Il avait un drôle de visage, Jean Cau. Cassé. Tout de guingois. Comme s’il était tiré de deux côtés à la fois ou comme si deux âmes distinctes l’habitaient, et le sculptaient, en secret. Il y avait le Cau des années glorieuses, secrétaire de Sartre et vedette de Saint-Germain-des-Prés. Et puis il y avait l’autre, celui qui l’avait abjuré et faisait vertu de cette abjuration : un Cau plus âpre, presque rageur, qui poussait ce goût du reniement jusqu’à refuser, le plus souvent, d’évoquer le moindre souvenir datant de la période ancienne. Claude Lanzmann, l’un de ses plus vieux amis, me dit que c’est un peu par hasard qu’il était devenu sartrien : jeune normalien, à la façon d’un ambitieux du siècle passé, il avait écrit à tous les grands écrivains du moment et c’est tout simplement lui, Sartre, qui avait répondu le premier… Moi qui le connaissais beaucoup moins bien mais l’ai parfois observé, j’ai idée qu’il y avait autre chose : une blessure, peut-être ; ou une fêlure ; ou une brûlure, dans cette première vie, qu’il fallait à tout prix oublier ; à moins que ce ne fût cette sombre passion, commune à bien des écrivains (et Cau, on ne l’a pas assez dit, était d’abord un écrivain), qu’est la passion du désaveu.
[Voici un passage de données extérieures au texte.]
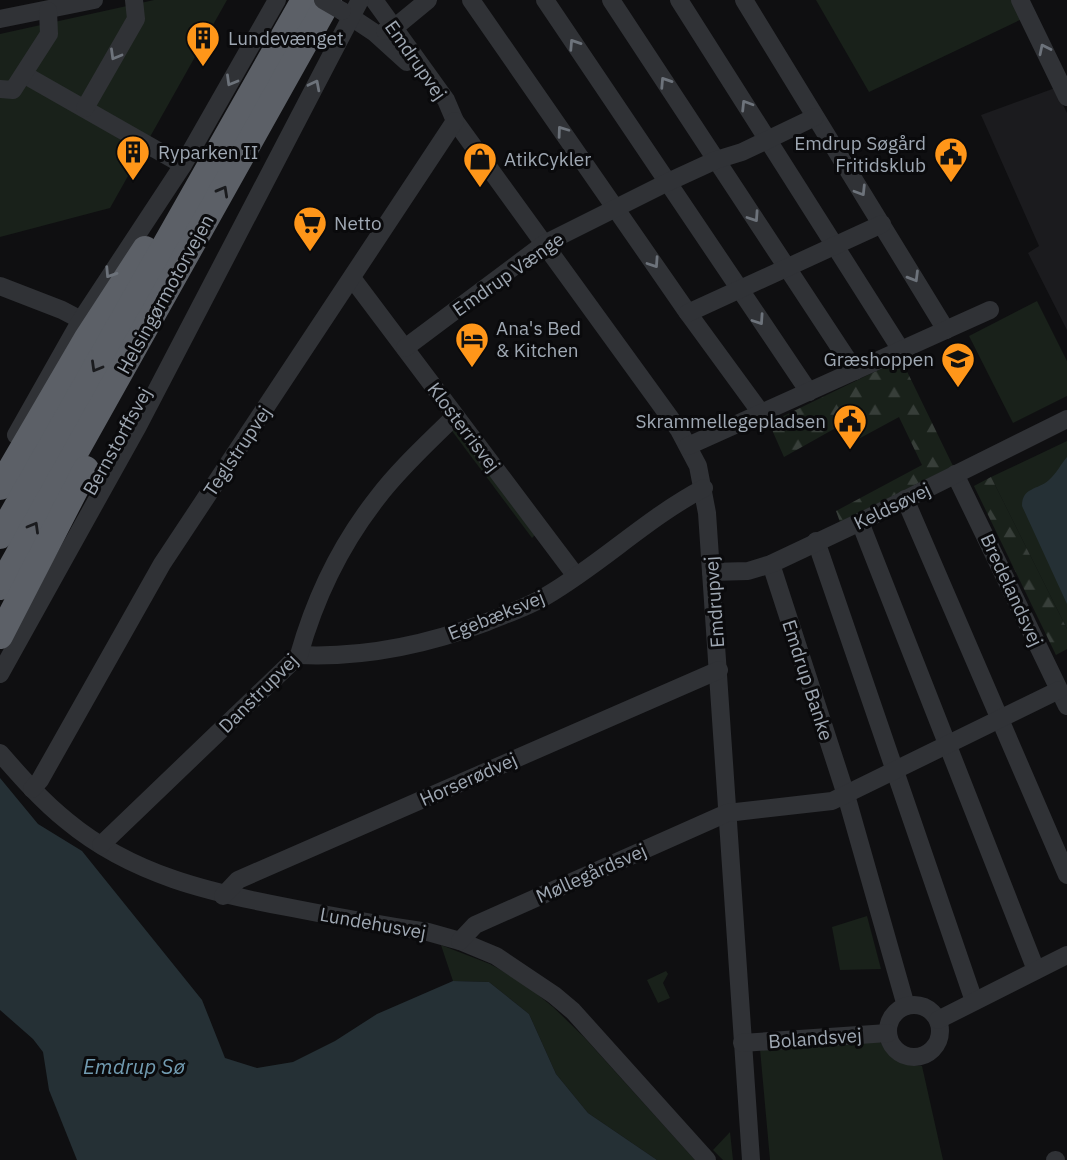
<svg xmlns="http://www.w3.org/2000/svg" width="1067" height="1160" viewBox="0 0 1067 1160" font-family="'IBM Plex Sans',sans-serif">
<defs>
<pattern id="forest-firs" width="22" height="20" patternUnits="userSpaceOnUse" patternTransform="scale(1.75)"><rect width="22" height="20" fill="#19211a"/><path d="M5 1l3.5 6h-7zM16 11l3.5 6h-7z" fill="#373e39"/></pattern>
</defs>
<rect width="100%" height="100%" fill="#0f0f11"/>
<path fill="#1b1b1e" d="M1055 88 1067 113V330L1028 253 1039 246 981 115Z"/>
<g fill="#19211a">
<path d="M154 0H227L110 208 0 237V34Z"/>
<path d="M816 0H1012L1022 19 869 92Z"/>
<path d="M1037 301 1067 361V396L1013 423 969 336Z"/>
<path d="M449 427H454L535 535 532 538Z"/>
<path d="M1067 441V629L991 477Z"/>
<path d="M867 916 881 969 840 970 832 927Z"/>
<path d="M441 945 490 964 521 981 553 1007 584 1037 695 1160H657L588 1113 556 1074 529 1014 489 982 453 981Z"/>
<path d="M666 971 668 974 663 983 670 998 658 1003 647 980Z"/>
<path d="M880 1042C892 1059 901 1065 922 1066L943 1160H770L760 1049Z"/>
<path d="M730 1132 733 1160H723L713 1150Z"/>
</g>
<g fill="url(#forest-firs)">
<path d="M901 359 953 466 840 522 836 511 922 465 899 417 851 443 841 425 784 457 769 423Z"/>
<path d="M991 477 1067 629V649L1056 655 974 486Z"/>
</g>
<g fill="#253035">
<path d="M1067 457V604L1022 506C1022 487 1038 490 1049 480 1056 474 1061 464 1067 457Z"/>
<path d="M0 778 38 824 82 851 202 1000 225 1058 257 1068 293 1062 335 1041 377 1014 453 981 489 982 529 1014 556 1074 588 1113 657 1160H77L49 1090 43 1052 33 1039 0 1010Z"/>
</g>
<g fill="none" stroke-linecap="round" stroke-linejoin="round">
<g stroke="#303236" stroke-width="18">
<path d="M374 0 446 100 455 121 679 430 698 466 707 513 751 1160"/>
<path d="M471 0 688 313 761 413"/>
<path d="M545 0 809 392"/>
<path d="M611 0 855 371"/>
<path d="M679 0 901 350"/>
<path d="M744 0 946 330"/>
<path d="M1020 0 1067 97"/>
<path d="M342 11 375 33 407 62"/>
<path d="M0 19 94 0"/>
<path d="M385 31 394 28 428 0"/>
<path d="M25 75 183 165"/>
<path d="M0 89 13 90 49 34 48 11"/>
<path d="M85 108 136 19 134 0"/>
<path d="M352 278 576 576"/>
<path d="M0 286 62 310 81 320"/>
<path d="M688 313 882 224"/>
<path d="M405 348 544 244 666 183 716 160 742 152 815 117"/>
<path d="M16 435 81 320 183 165 277 0"/>
<path d="M688 446 990 310"/>
<path d="M955 474 1067 706"/>
<path d="M905 499 1067 875"/>
<path d="M860 522 1036 970"/>
<path d="M816 541 974 1001"/>
<path d="M771 564 846 795 906 1006"/>
<path d="M711 572 748 571 771 564 860 522 1067 419"/>
<path d="M299 655C365 658 426 645 487 622 506 614 528 607 546 596 601 564 647 518 704 488"/>
<path d="M0 674 138 426 360 0"/>
<path d="M0 753C21 777 42 801 67 821 132 875 211 893 292 908 337 917 382 925 428 932L460 941 496 956 554 995 573 1011 707 1160"/>
<path d="M32 789 40 780 162 564 455 121"/>
<path d="M101 845 299 655C315 598 341 544 378 497 400 468 429 442 455 416"/>
<path d="M223 896 238 880 719 670"/>
<path d="M460 941 475 925 727 813 832 801 1059 690"/>
<circle cx="914" cy="1031" r="26"/>
<path d="M938 1020 1067 955"/>
<path d="M742 1043 888 1033"/>
<path d="M1055 1160H1056"/>
</g>
<g stroke="#5c6067" stroke-width="26">
<path d="M0 487 87 338 145 249"/>
<path d="M0 536 304 0"/>
<path d="M0 587 329 0"/>
<path d="M0 636 86 469"/>
</g>
<path stroke="#303236" stroke-width="18" d="M323 0 342 11"/>
</g>
<defs><path id="oneway-chevron" d="M-2-3.5L2.5 0L-2 3.5" fill="none" stroke-width="1.6" stroke-linecap="round" stroke-linejoin="round" transform="scale(1.75)"/></defs>
<g stroke="#6d737b">
<use href="#oneway-chevron" transform="translate(574 44) rotate(-123)"/>
<use href="#oneway-chevron" transform="translate(1044 49) rotate(-116)"/>
<use href="#oneway-chevron" transform="translate(115 55) rotate(120)"/>
<use href="#oneway-chevron" transform="translate(231 81) rotate(120)"/>
<use href="#oneway-chevron" transform="translate(665 82) rotate(-123)"/>
<use href="#oneway-chevron" transform="translate(315 85) rotate(-63)"/>
<use href="#oneway-chevron" transform="translate(746 105) rotate(-122)"/>
<use href="#oneway-chevron" transform="translate(562 131) rotate(-126)"/>
<use href="#oneway-chevron" transform="translate(861 191) rotate(58)"/>
<use href="#oneway-chevron" transform="translate(754 217) rotate(56)"/>
<use href="#oneway-chevron" transform="translate(654 263) rotate(56)"/>
<use href="#oneway-chevron" transform="translate(110 273) rotate(123)"/>
<use href="#oneway-chevron" transform="translate(914 277) rotate(59)"/>
<use href="#oneway-chevron" transform="translate(759 320) rotate(56)"/>
</g>
<g stroke="#1a1b1e">
<use href="#oneway-chevron" transform="translate(223 191) rotate(-61)"/>
<use href="#oneway-chevron" transform="translate(96 367) rotate(120)"/>
<use href="#oneway-chevron" transform="translate(34 527) rotate(-60)"/>
</g>
<defs>
<g id="building-pin" transform="scale(1.75)"><path d="M0 17L-7.5 6A9.5 9.5 0 1 1 7.5 6Z" fill="#ff9619" stroke="#0a0a0c"/><path d="M-4-6H4V6H1V3H-1V6H-4ZM-2.5-4.3h1.7v1.8h-1.7ZM.8-4.3h1.7v1.8H.8ZM-2.5-1h1.7V.8h-1.7ZM.8-1h1.7V.8H.8Z" fill="#111"/></g>
<g id="civic-pin" transform="scale(1.75)"><path d="M0 17L-7.5 6A9.5 9.5 0 1 1 7.5 6Z" fill="#ff9619" stroke="#0a0a0c"/><path d="M-.6-6.5H3V-4.5H.6V-3L4-1V1h2V6H-6V1h2V-1L-.6-3ZM-1.2 2.5V6h2.4V2.5Z" fill="#111"/></g>
<g id="shop-pin" transform="scale(1.75)"><path d="M0 17L-7.5 6A9.5 9.5 0 1 1 7.5 6Z" fill="#ff9619" stroke="#0a0a0c"/><path d="M-5-2.5h2.3a2.7 3.5 0 0 1 5.4 0H5L5.5 6h-11ZM-1.5-2.5h3a1.5 2.3 0 0 0-3 0Z" fill="#111"/></g>
<g id="supermarket-pin" transform="scale(1.75)"><path d="M0 17L-7.5 6A9.5 9.5 0 1 1 7.5 6Z" fill="#ff9619" stroke="#0a0a0c"/><path d="M-6-5.5h2.5l.6 2H6L4.5 2H-2.5L-4.4-4H-6ZM-1.5 3.2a1.3 1.3 0 1 0 .1 0ZM3 3.2a1.3 1.3 0 1 0 .1 0Z" fill="#111"/></g>
<g id="hotel-pin" transform="scale(1.75)"><path d="M0 17L-7.5 6A9.5 9.5 0 1 1 7.5 6Z" fill="#ff9619" stroke="#0a0a0c"/><path d="M-6-4.5h1.5V1H6V5H4.5V3h-9V5H-6ZM-4 0a1.8 1.8 0 1 1 3.6 0ZM.5 0V-2.5h3Q6-2.5 6 0Z" fill="#111"/></g>
<g id="school-pin" transform="scale(1.75)"><path d="M0 17L-7.5 6A9.5 9.5 0 1 1 7.5 6Z" fill="#ff9619" stroke="#0a0a0c"/><path d="M0-5L7-2L0 1L-7-2ZM-4 1L0 2.5L4 1V4Q0 6-4 4Z" fill="#111"/></g>
</defs>
<g fill-rule="evenodd">
<use href="#building-pin" x="203" y="38"/>
<use href="#building-pin" x="133" y="152"/>
<use href="#civic-pin" x="951" y="154"/>
<use href="#shop-pin" x="480" y="159"/>
<use href="#supermarket-pin" x="310" y="223"/>
<use href="#hotel-pin" x="472" y="339"/>
<use href="#school-pin" x="958" y="359"/>
<use href="#civic-pin" x="850" y="421"/>
</g>
<g text-anchor="middle" stroke-width="6" stroke-linejoin="round" paint-order="stroke">
<g font-size="19" fill="#9fa8b3" stroke="#0a0a0c" text-anchor="start">
<text x="228" y="45">Lundevænget</text>
<text x="926" y="150" text-anchor="end">Emdrup Søgård<tspan x="926" dy="22">Fritidsklub</tspan></text>
<text x="158" y="159">Ryparken II</text>
<text x="504" y="166">AtikCykler</text>
<text x="334" y="230">Netto</text>
<text x="496" y="335">Ana's Bed<tspan x="496" dy="22">&amp; Kitchen</tspan></text>
<text x="934" y="366" text-anchor="end">Græshoppen</text>
<text x="826" y="428" text-anchor="end">Skrammellegepladsen</text>
</g>
<g font-size="19" fill="#9fa8b3" stroke="#0a0a0c">
<text transform="translate(416 60) rotate(55)" y="7">Emdrupvej</text>
<text transform="translate(508 274) rotate(-35)" y="7">Emdrup Vænge</text>
<text transform="translate(165 294) rotate(-61)" y="7">Helsingørmotorvejen</text>
<text transform="translate(464 427) rotate(53)" y="7">Klosterrisvej</text>
<text transform="translate(117 441) rotate(-61)" y="7">Bernstorffsvej</text>
<text transform="translate(237 451) rotate(-56)" y="7">Teglstrupvej</text>
<text transform="translate(892 506) rotate(-26)" y="7">Keldsøvej</text>
<text transform="translate(1012 590) rotate(65)" y="7">Bredelandsvej</text>
<text transform="translate(714 602) rotate(-94)" y="7">Emdrupvej</text>
<text transform="translate(496 615) rotate(-22)" y="7">Egebæksvej</text>
<text transform="translate(808 680) rotate(72)" y="7">Emdrup Banke</text>
<text transform="translate(258 693) rotate(-45)" y="7">Danstrupvej</text>
<text transform="translate(468 779) rotate(-24)" y="7">Horserødvej</text>
<text transform="translate(591 873) rotate(-24)" y="7">Møllegårdsvej</text>
<text transform="translate(373 923) rotate(10)" y="7">Lundehusvej</text>
<text transform="translate(815 1038) rotate(-4)" y="7">Bolandsvej</text>
</g>
<g font-size="21" font-style="italic" fill="#729cb2" stroke="#0a0a0c">
<text x="134" y="1074">Emdrup Sø</text>
</g>
</g>
</svg>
Être un autre… Absolument un autre… L’être sans reste ni nostalgie, sans trace ni mélancolie… Devenir un traître à soi-même, un déserteur définitif – quelqu’un qui mettrait son point d’honneur à pouvoir déclarer : « Nul n’aura, plus que moi, été infidèle à sa jeunesse ». J’étais rarement d’accord avec Cau. Mais j’aimais cette façon, chez lui, de n’appartenir à personne – pas même, si l’hypothèse est juste, à son propre destin et à soi.